Northeastern Section - 37th Annual Meeting (March 25-27, 2002)

Paper No. 0
Presentation Time: 10:45 AM

LINEATION PATTERNS AND ASSOCIATED KINEMATICS IN CENTRAL NEW ENGLAND: UNDER-REPORTED RESOURCE FOR INTERPRETATION OF OROGENIC EVOLUTION


ROBINSON, Peter, Geol Survey of Norway, Trondheim, N7491, Norway and PETERSON, Virginia L., Department of Geosciences, Western Carolina Univ, Cullowhee, NC 28723, peter.robinson@ngu.no

Lineations in central New England show intriguing swirl-like patterns near the Pelham dome and a near-orthogonal overprint pattern to the east in the Silurian of the Merrimack belt.
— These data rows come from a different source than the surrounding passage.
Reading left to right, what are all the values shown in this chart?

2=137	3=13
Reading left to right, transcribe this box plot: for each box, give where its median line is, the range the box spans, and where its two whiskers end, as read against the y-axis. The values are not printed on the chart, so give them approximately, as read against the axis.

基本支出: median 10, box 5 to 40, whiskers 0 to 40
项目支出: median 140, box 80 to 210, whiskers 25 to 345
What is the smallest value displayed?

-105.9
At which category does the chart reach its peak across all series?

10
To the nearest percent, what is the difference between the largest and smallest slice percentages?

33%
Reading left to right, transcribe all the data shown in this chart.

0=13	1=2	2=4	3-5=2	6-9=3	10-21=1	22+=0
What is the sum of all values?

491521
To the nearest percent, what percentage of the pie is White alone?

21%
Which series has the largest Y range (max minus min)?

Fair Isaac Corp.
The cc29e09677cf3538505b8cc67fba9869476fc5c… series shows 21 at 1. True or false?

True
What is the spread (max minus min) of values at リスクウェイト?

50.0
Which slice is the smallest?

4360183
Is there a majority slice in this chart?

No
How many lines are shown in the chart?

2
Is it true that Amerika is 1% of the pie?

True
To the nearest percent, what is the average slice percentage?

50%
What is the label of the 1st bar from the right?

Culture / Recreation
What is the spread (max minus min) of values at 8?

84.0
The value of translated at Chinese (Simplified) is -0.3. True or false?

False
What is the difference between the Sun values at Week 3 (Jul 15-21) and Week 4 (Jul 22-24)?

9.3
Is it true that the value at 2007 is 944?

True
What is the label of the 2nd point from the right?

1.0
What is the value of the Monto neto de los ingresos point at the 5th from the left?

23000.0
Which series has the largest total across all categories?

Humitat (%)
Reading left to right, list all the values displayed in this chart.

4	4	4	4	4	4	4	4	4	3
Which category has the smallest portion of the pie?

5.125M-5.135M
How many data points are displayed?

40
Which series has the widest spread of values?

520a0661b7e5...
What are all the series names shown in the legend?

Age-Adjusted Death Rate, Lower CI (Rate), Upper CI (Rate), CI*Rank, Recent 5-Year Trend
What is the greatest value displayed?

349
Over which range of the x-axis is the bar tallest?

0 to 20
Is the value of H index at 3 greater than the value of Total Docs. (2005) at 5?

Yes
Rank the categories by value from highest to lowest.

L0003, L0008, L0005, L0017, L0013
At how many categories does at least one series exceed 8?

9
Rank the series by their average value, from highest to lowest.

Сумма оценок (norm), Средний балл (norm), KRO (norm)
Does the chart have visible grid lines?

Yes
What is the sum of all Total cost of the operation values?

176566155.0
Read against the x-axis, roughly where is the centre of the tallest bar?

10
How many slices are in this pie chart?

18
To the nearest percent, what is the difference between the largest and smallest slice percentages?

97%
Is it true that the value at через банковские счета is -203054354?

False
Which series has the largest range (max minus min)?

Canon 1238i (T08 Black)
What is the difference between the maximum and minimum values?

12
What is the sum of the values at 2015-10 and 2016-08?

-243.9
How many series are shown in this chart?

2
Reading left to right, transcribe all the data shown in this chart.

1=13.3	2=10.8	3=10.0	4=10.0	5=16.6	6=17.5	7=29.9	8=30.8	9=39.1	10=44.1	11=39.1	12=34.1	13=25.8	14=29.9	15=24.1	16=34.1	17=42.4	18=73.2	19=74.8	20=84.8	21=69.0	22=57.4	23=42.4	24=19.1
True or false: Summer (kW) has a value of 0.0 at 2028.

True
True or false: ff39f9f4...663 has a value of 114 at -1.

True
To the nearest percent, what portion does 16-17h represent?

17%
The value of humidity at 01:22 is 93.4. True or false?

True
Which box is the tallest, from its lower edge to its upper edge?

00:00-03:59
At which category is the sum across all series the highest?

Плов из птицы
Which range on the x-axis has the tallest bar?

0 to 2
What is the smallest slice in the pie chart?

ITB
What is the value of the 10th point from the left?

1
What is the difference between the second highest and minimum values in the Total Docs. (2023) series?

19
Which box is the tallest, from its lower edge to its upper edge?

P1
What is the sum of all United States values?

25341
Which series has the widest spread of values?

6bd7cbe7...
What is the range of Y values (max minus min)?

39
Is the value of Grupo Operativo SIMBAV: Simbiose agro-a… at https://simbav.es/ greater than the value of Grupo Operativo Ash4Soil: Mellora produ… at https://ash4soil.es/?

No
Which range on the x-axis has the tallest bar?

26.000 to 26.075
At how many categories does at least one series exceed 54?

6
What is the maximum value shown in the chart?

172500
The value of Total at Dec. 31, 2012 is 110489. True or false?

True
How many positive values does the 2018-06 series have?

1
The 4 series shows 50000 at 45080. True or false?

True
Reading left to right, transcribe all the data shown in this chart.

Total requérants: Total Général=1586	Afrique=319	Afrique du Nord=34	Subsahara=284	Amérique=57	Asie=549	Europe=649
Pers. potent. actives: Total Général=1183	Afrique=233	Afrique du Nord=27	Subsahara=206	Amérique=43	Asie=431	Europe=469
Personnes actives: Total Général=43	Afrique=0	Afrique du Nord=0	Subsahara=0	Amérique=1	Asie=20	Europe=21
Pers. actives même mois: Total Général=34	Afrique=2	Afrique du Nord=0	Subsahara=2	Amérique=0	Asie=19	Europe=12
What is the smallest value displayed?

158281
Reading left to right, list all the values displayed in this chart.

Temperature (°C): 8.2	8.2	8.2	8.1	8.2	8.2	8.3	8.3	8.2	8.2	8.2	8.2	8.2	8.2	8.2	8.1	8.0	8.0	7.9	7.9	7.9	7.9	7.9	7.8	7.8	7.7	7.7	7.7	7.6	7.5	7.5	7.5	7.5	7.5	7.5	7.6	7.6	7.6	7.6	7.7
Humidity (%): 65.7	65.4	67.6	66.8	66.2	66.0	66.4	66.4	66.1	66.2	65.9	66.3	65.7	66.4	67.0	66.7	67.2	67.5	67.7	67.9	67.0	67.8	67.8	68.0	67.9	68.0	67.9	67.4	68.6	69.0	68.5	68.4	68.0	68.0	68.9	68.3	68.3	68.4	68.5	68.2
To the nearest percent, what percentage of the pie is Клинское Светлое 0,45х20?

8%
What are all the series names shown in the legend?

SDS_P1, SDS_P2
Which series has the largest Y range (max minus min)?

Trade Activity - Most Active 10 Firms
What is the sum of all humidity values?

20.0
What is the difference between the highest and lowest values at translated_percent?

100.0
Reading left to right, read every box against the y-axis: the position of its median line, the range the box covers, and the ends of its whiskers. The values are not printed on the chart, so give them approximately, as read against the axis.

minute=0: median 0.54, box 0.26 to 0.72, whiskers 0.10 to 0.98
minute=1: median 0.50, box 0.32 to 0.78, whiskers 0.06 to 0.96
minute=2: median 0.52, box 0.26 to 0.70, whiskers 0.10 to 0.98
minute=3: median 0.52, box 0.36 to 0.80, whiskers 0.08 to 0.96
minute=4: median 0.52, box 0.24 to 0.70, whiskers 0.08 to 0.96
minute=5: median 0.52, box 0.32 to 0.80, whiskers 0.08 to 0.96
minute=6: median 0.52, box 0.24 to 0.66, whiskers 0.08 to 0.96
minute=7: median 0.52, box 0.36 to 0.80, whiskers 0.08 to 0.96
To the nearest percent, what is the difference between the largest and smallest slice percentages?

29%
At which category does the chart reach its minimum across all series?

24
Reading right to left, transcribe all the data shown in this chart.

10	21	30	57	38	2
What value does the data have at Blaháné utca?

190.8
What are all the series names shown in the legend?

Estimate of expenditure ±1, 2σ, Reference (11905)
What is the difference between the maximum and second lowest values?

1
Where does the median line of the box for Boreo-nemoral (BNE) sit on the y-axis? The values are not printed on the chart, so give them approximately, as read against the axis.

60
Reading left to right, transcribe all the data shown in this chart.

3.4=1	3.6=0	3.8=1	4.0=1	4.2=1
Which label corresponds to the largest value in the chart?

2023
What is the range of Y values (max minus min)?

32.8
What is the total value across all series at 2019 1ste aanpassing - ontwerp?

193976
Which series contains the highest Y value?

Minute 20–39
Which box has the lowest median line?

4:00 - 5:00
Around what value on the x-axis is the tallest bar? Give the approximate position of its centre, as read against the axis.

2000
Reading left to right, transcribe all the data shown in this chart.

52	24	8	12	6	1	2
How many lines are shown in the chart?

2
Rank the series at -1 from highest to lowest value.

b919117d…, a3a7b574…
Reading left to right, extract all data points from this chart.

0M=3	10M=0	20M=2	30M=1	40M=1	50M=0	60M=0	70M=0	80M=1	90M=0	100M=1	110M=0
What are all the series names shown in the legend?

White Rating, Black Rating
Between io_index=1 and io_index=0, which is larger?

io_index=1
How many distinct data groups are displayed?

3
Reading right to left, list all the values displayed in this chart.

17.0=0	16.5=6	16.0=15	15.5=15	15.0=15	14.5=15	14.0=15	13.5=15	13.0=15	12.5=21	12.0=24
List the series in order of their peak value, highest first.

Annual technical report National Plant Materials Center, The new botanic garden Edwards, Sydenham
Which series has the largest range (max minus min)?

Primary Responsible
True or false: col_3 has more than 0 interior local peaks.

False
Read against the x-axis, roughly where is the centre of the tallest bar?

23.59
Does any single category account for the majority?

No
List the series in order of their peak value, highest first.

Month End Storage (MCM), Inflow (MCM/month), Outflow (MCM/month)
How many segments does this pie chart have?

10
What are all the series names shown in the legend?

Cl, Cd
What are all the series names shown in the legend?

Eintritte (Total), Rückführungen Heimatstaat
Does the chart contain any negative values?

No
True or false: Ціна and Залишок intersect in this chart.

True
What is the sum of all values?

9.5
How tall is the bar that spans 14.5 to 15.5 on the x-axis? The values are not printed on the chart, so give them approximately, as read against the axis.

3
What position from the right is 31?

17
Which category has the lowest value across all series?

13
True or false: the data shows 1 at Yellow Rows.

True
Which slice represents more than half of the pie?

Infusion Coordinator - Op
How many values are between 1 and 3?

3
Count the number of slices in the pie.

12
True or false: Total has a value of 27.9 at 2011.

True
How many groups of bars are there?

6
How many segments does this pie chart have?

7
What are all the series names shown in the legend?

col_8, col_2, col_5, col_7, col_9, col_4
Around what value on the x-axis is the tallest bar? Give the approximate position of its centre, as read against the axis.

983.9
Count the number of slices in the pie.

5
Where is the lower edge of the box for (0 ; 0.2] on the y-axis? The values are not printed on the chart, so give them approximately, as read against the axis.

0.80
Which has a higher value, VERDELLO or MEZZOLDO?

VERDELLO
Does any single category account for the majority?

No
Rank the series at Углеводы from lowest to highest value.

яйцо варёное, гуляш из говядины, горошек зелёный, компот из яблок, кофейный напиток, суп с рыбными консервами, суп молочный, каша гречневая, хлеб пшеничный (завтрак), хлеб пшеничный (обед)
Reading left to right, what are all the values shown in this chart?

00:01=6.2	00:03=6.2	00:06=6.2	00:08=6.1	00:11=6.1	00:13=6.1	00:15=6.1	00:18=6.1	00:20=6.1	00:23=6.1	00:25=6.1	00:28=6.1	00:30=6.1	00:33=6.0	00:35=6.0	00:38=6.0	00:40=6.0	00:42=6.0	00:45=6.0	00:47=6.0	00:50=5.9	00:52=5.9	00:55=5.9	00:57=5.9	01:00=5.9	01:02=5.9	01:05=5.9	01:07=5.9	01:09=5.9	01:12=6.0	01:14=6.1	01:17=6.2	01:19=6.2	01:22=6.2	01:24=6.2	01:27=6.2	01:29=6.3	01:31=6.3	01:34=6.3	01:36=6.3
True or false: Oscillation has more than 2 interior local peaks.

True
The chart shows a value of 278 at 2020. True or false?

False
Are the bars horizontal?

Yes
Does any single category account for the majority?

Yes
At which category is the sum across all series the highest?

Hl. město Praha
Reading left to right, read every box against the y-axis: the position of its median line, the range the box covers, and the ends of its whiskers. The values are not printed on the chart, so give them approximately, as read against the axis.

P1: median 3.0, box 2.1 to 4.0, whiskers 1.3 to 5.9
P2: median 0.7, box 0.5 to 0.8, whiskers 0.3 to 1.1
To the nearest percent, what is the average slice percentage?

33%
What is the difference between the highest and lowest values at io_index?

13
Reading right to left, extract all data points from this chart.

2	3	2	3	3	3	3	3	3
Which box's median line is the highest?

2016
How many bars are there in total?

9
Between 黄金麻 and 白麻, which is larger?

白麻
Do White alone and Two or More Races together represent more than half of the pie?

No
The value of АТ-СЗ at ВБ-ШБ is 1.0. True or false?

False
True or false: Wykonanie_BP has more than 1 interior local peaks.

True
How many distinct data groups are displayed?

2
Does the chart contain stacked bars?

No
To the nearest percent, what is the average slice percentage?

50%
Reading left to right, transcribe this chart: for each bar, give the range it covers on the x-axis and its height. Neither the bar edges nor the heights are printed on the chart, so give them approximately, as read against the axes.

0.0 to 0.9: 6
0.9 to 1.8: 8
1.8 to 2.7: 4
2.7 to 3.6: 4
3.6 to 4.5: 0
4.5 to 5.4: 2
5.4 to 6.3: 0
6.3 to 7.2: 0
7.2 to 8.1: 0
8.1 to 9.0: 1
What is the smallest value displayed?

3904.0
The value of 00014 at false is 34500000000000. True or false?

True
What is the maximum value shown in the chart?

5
Interpretation of distribution, related shear sense and relative timing of the patterns provides clues to kinematic evolution of the orogen. Strong N-S mineral lineations and elongations in the Pelham dome, quasi-parallel to fold axes, were first interpreted as intersection lineations or produced by “rolling” from movement lines normal to fold axes. Later these were recognized as bulk elongation lineations, parallel to the orogen and associated with pervasive N-over-S shear (Ashenden & Robinson, Reed & Williams). On E and W flanks of the dome, lineations define swirls which bend away from the dome northward; then back to the south. The E swirl was first interpreted as “Acadian”. Now geochronology (Tucker, Gromet) suggests the pattern was produced in at least three episodes, Acadian (405-385 Ma), Neo-Acadian (370-355 Ma), and Late Pennsylvanian (300-295 Ma), the last dominating the Pelham dome. In the Merrimack belt, N-S to NE-SW trending lineations and folds overprint earlier transverse E-W lineations. Pluton relations and geochronology indicate both trends are superimposed on or synchronous with peak Neo-Acadian metamorphism. Relations between these lineations and associated kinematics are well characterized within the Conant Brook shear zone, where both appear to have formed under granulite- to upper-amphibolite-facies conditions. The earlier transverse lineation is associated with top-E kinematics; the later orogen-parallel lineation with dextral shear. Strain partitioning from thin section to map scale during the later deformation allowed preservation of transverse lineation and fabrics within lower strain zones. Strain partitioning may provide an analogy for interpreting swirl patterns on flanks of the Pelham dome. The dominant orogen-parallel lineations, once thought the product of a single “dome” stage, apparently formed during Late Pennsylvanian in the Pelham dome, during Neo-Acadian in the Merrimack belt, central Massachusetts, and in “true” Acadian in New Hampshire, and suggest significant potentially long-lived components of transpression or transtension during orogenic evolution.